### Your instructions
Lines containing the word "shoulder" in the data below: say how many, with no other text.

### Available records

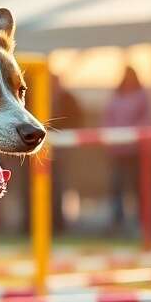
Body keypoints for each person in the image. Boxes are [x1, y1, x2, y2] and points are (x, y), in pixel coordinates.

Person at [102, 65, 151, 230]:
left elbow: (146, 119)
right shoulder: (117, 95)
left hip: (135, 151)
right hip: (117, 150)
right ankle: (117, 223)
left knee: (138, 187)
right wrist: (110, 137)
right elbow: (108, 117)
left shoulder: (142, 95)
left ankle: (142, 223)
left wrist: (132, 137)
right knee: (117, 187)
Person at [49, 74, 85, 232]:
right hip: (42, 151)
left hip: (62, 149)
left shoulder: (68, 98)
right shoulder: (38, 96)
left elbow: (78, 118)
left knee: (60, 185)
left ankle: (60, 223)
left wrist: (67, 135)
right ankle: (35, 223)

### Solution to this task
4